→ PROBLEM:
Answer these from the passage on the Subei Basin shale:
1. Which depression's E1f2 member does the study take as its example?
2. What does the Subei Basin reach in the west?
3. What three sedimentary structures does the E1f2 member mainly develop?

To explore the sedimentary environment characteristics of the lacustrine shale, this study took the E1f2 member of the Gaoyou Depression in the Subei Basin as an example. The analysis of sedimentary elements including paleoclimate, paleosalinity, paleoredox, paleodepth change, and water stratification, revealed the characteristics of the shale sedimentary area, restored sedimentary environment evolution, and established the sedimentary comprehensive model of the E1f2 member in the Subei Basin.
2 Overview of the Study Area
The Subei Basin is the land part of the Subei–South Yellow Sea Basin, located in the north of the Yangtze River in Jiangsu Province, with an area of about 3.5 × 104 km2. The basin borders on the Sulu–Binhai uplift in the north connect with the Zhangbaling–Sunan uplift in the south, reach the Tanlu fault in the west, and adjoin the Yellow Sea in the east. As the Meso-Cenozoic continental facies basin develops on the lower Yangtze activation platform, it mainly contains the Golden Lake Depression, Gaoyou Depression, Yanfu Depression, Haian Depression, and Yancheng Depression (Figure 1A; Ma et al., 2016). Among them, the most abundant oil and gas resources are in the Gaoyou Depression, and the E1f2 member represents the second member of the Funing Formation of the Paleogene, which is also one of the main source rocks. The E1f2 member belongs to one complete third-order sequence, which consists of the lacustrine low-stand system tract, lacustrine transgressive system tract, lacustrine high-stand system tract, and lacustrine regressive system tract (Figure 1B). The lithologic association is black or dark gray shale intercalated with gray flaggy shale, marl, and brown oil shale, which is subdivided into six lithologic members of the E1f26 – E1f21 from the bottom to the top. The shale lithology of the E1f2 member of the Gaoyou Depression is complex, mainly including calcareous (dolomitic) shale, silty mudstone, argillaceous siltstone, calcareous (dolomitic) siltstone, argillaceous limestone (dolomite), and silty limestone (dolomite) (Figure 2A–F). In addition, it mainly develops three sedimentary structures: sheet-like, lamellar, and massive (Figure 2G–I).
FIGURE 1. Structural units and stratigraphy framework of the Subei Basin. (A) Subei Basin; (B) sequence stratigraphy.

→ DATA EXTRACT:

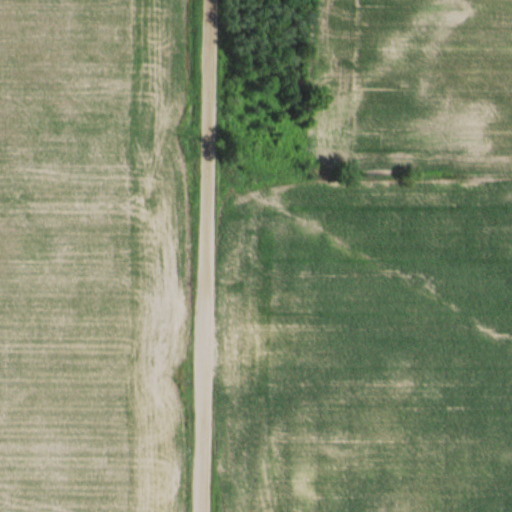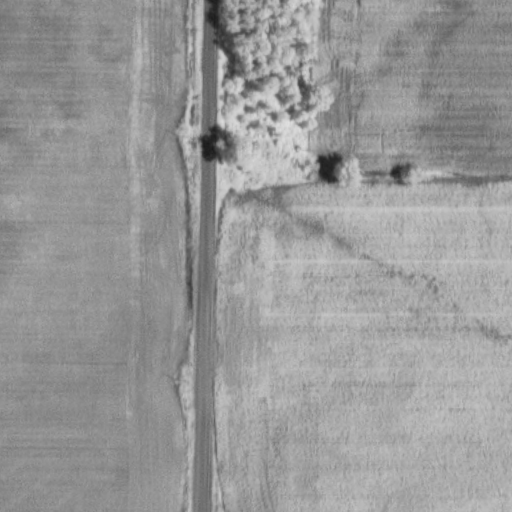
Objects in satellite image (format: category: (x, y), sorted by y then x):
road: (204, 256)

--

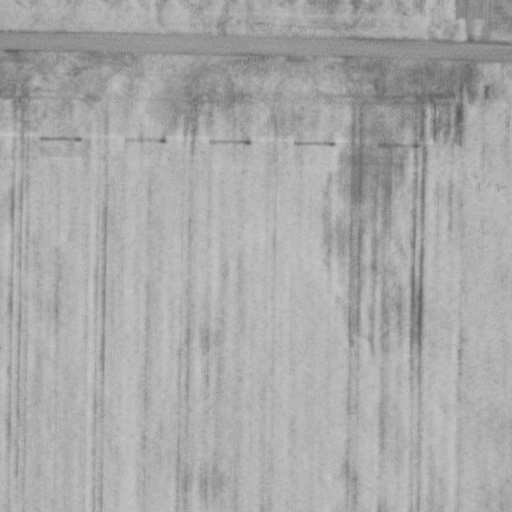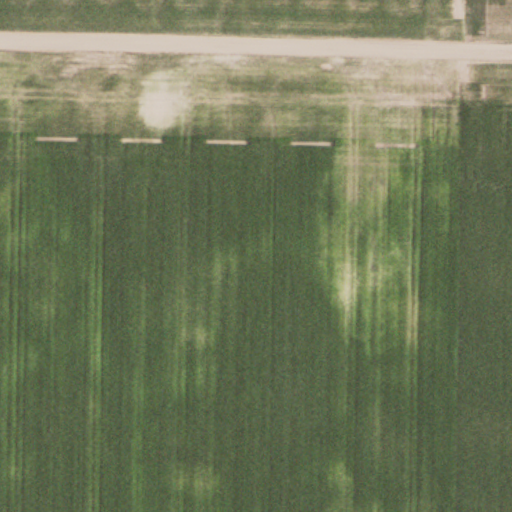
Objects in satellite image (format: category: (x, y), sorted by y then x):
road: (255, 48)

==

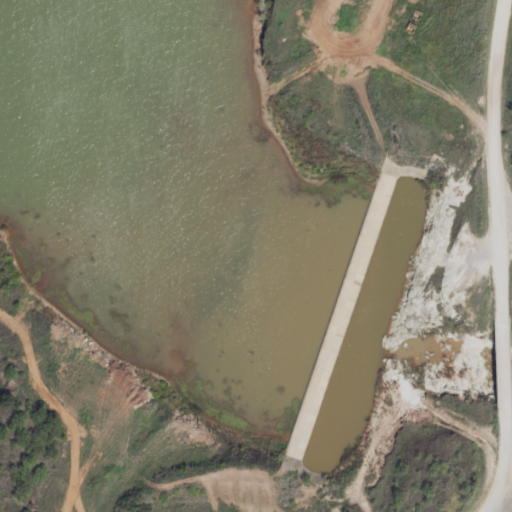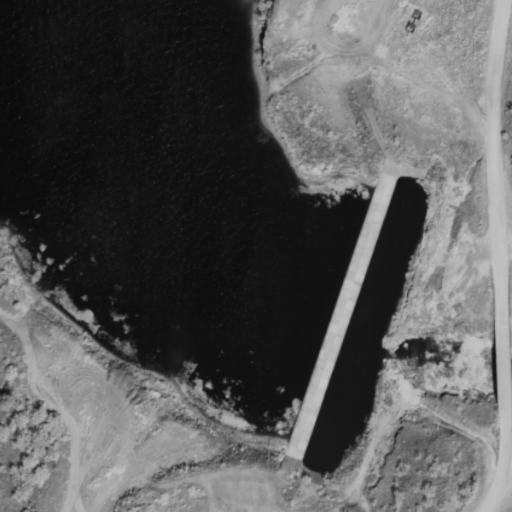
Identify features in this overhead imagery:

→ WRITTEN REPLY:
1. The Gaoyou Depression.
2. The Tanlu fault.
3. Sheet-like, lamellar, and massive.